## Data shown

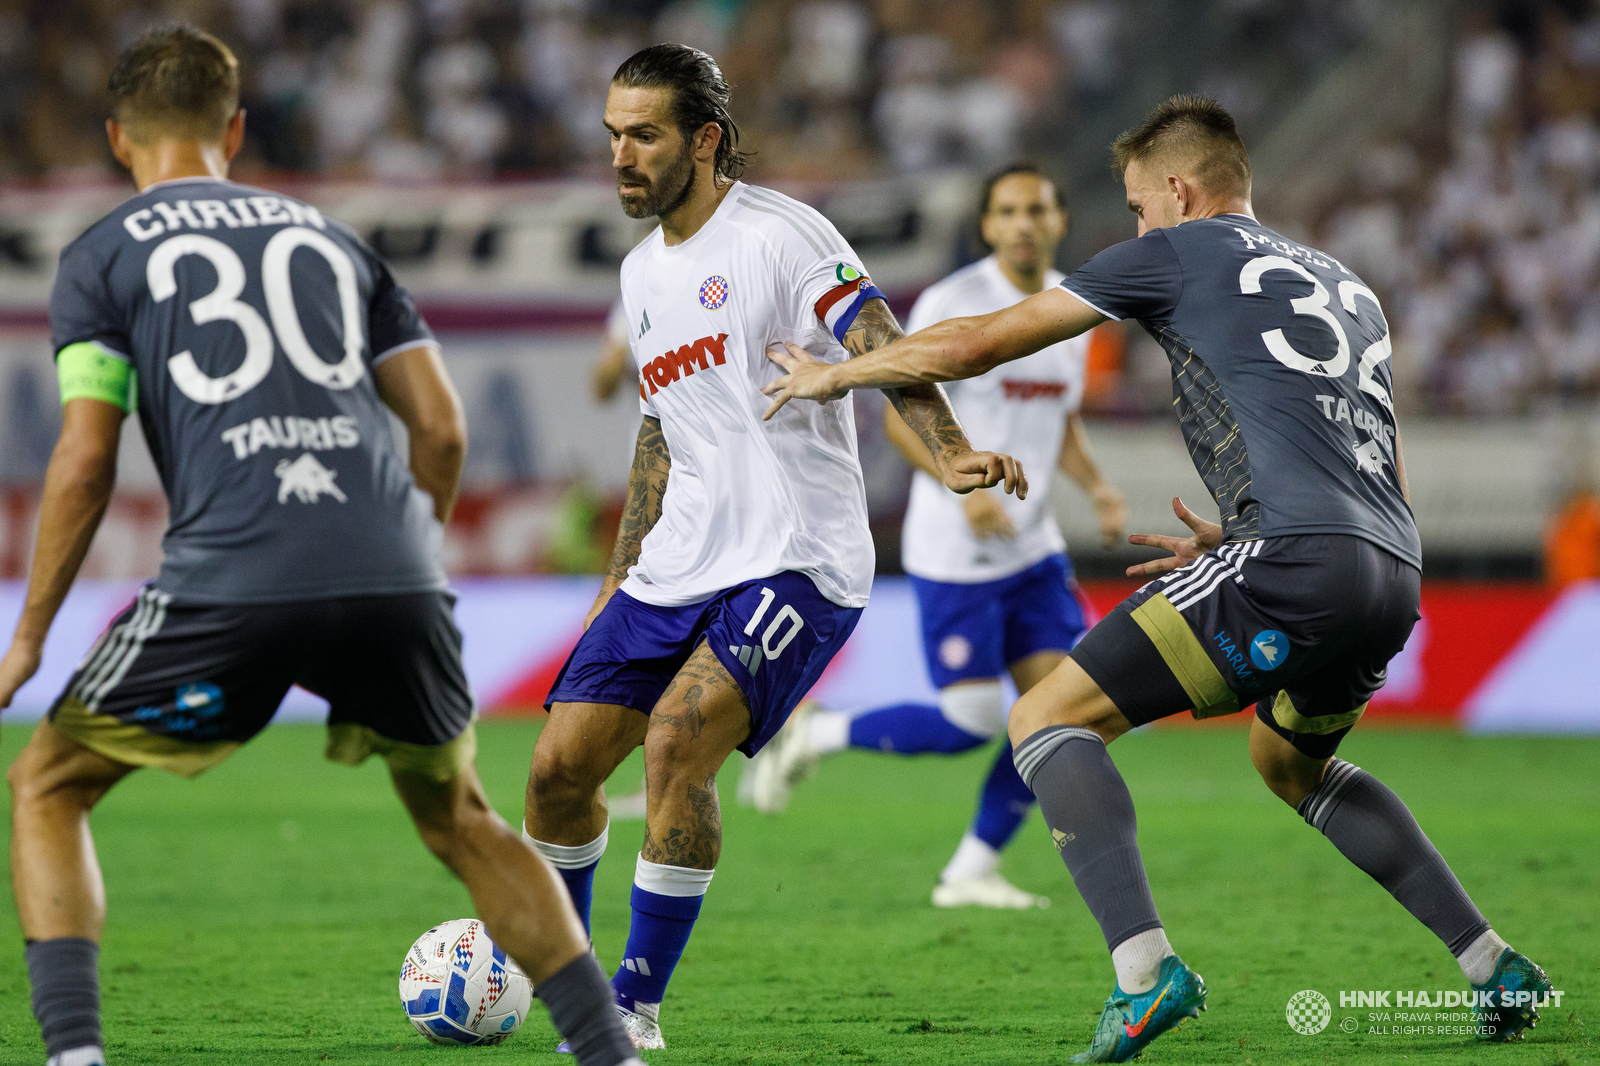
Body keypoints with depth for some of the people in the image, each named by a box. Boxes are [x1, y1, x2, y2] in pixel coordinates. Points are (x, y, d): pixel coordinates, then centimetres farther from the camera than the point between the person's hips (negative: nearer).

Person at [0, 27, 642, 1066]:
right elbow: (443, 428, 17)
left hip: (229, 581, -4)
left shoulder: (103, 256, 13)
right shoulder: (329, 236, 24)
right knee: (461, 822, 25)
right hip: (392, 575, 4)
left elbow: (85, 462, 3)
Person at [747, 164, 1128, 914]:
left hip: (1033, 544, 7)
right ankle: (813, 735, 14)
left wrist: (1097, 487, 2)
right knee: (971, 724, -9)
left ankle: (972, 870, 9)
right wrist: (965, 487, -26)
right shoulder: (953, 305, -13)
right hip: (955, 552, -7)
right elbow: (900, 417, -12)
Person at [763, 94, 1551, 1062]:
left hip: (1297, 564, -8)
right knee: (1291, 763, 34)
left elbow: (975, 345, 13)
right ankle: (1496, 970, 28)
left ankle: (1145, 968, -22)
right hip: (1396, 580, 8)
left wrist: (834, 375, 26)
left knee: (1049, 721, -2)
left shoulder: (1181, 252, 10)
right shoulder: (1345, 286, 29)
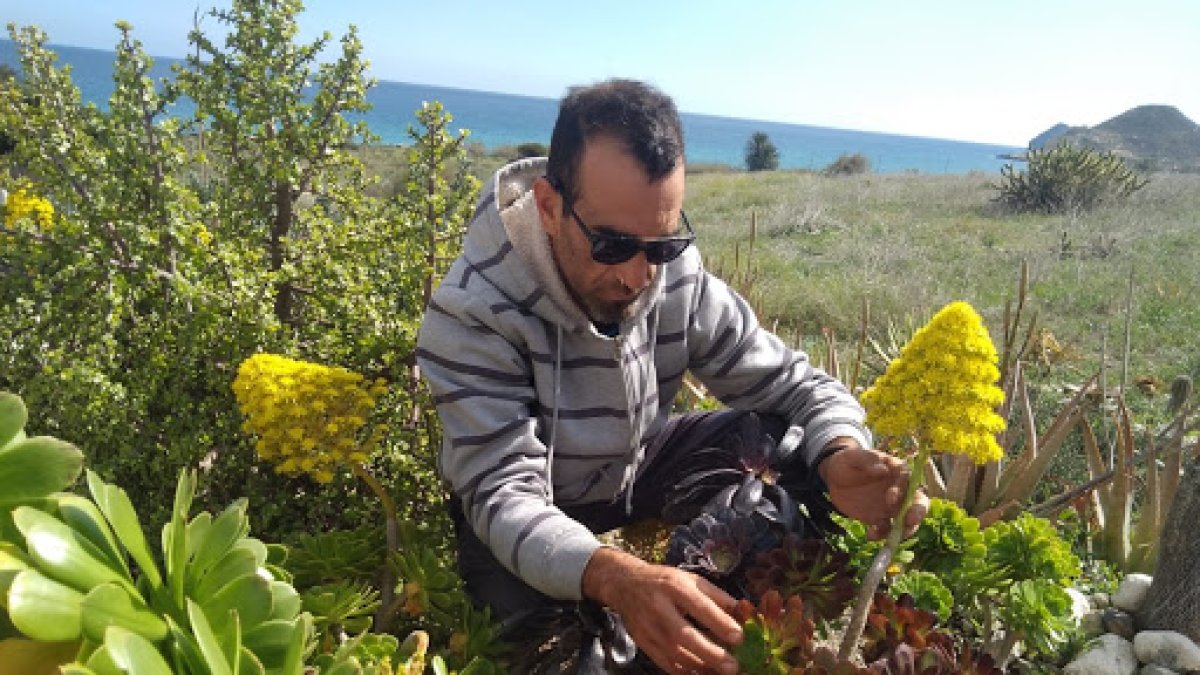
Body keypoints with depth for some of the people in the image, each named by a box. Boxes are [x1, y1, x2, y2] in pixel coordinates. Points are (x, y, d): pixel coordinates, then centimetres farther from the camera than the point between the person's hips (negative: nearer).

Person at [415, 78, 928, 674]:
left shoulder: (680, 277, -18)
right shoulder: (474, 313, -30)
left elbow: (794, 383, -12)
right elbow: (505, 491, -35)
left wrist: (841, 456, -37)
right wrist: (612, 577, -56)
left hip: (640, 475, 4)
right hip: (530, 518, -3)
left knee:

## Exercise
Copy out the stretch from the line containing "left elbow: (794, 383, -12)" through the end of the material, offsetting every number in the keypoint triples (x, y and depth) by plus 77.

## Result for this task
left elbow: (871, 460, 65)
right elbow: (582, 568, 42)
left wrist: (918, 533, 40)
right wrist: (689, 654, 21)
left hip: (717, 552, 81)
right hip: (607, 595, 74)
left knee:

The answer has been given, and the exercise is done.